╭─ Given data
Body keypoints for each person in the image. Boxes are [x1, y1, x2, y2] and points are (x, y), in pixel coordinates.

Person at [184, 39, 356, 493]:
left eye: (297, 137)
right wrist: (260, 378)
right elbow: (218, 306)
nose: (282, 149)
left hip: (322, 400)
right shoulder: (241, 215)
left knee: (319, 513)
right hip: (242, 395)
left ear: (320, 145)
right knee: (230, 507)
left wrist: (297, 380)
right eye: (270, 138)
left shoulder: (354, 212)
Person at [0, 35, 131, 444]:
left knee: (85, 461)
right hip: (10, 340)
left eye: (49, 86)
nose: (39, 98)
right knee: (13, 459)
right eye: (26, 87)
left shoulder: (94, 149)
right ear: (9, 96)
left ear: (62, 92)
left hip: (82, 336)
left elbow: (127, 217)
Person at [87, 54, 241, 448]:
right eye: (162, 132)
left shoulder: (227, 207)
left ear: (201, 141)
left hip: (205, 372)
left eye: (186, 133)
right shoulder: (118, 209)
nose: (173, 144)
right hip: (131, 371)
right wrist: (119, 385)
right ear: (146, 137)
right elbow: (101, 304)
╰─
╭─ Given data
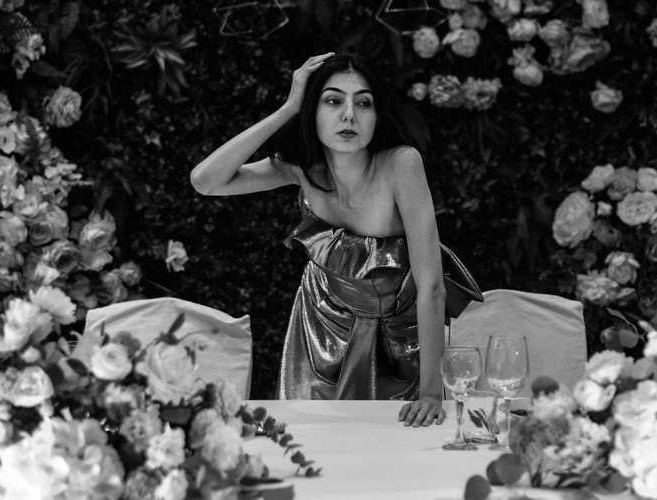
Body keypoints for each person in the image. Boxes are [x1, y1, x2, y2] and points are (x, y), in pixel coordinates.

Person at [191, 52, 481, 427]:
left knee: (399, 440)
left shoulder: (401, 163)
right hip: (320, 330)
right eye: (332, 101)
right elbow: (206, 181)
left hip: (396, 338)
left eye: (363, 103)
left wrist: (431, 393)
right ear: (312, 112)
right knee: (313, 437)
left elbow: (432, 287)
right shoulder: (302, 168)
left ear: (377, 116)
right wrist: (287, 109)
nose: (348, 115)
╰─
╭─ Given data
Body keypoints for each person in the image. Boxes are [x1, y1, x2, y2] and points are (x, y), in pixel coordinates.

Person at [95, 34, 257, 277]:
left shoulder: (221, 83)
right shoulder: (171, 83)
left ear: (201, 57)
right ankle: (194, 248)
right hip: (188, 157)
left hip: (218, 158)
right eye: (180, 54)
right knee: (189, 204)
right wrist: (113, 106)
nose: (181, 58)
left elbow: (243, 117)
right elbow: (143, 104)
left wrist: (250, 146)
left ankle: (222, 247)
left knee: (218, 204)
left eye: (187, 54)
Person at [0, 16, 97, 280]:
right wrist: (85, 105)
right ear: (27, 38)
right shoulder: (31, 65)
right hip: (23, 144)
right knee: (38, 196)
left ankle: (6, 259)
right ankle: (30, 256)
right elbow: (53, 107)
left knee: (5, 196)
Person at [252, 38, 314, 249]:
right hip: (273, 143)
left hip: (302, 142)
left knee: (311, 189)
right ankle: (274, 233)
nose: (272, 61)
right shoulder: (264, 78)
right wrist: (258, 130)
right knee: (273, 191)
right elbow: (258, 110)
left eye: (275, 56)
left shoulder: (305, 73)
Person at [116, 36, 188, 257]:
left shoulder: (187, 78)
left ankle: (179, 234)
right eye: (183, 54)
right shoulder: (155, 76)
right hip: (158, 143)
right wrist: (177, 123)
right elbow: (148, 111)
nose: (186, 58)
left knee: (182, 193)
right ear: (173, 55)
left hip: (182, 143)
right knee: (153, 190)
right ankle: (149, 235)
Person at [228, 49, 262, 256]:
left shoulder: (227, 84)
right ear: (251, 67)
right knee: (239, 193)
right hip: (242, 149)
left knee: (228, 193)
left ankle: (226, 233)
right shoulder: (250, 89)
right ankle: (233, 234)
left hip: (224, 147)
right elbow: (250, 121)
╰─
## Exercise details
Your answer should be the lines above from the one containing "left shoulder: (94, 149)" through the one containing "right elbow: (101, 304)", copied exactly and with both ends kept.

## Result of this task
left shoulder: (94, 149)
right ear: (9, 96)
left ear: (62, 92)
left hip: (82, 336)
left elbow: (127, 217)
Person at [87, 54, 241, 448]:
right eye: (162, 132)
left shoulder: (227, 207)
left ear: (201, 141)
left hip: (205, 372)
left eye: (186, 133)
right shoulder: (118, 209)
nose: (173, 144)
right hip: (131, 371)
right wrist: (119, 385)
right ear: (146, 137)
right elbow: (101, 304)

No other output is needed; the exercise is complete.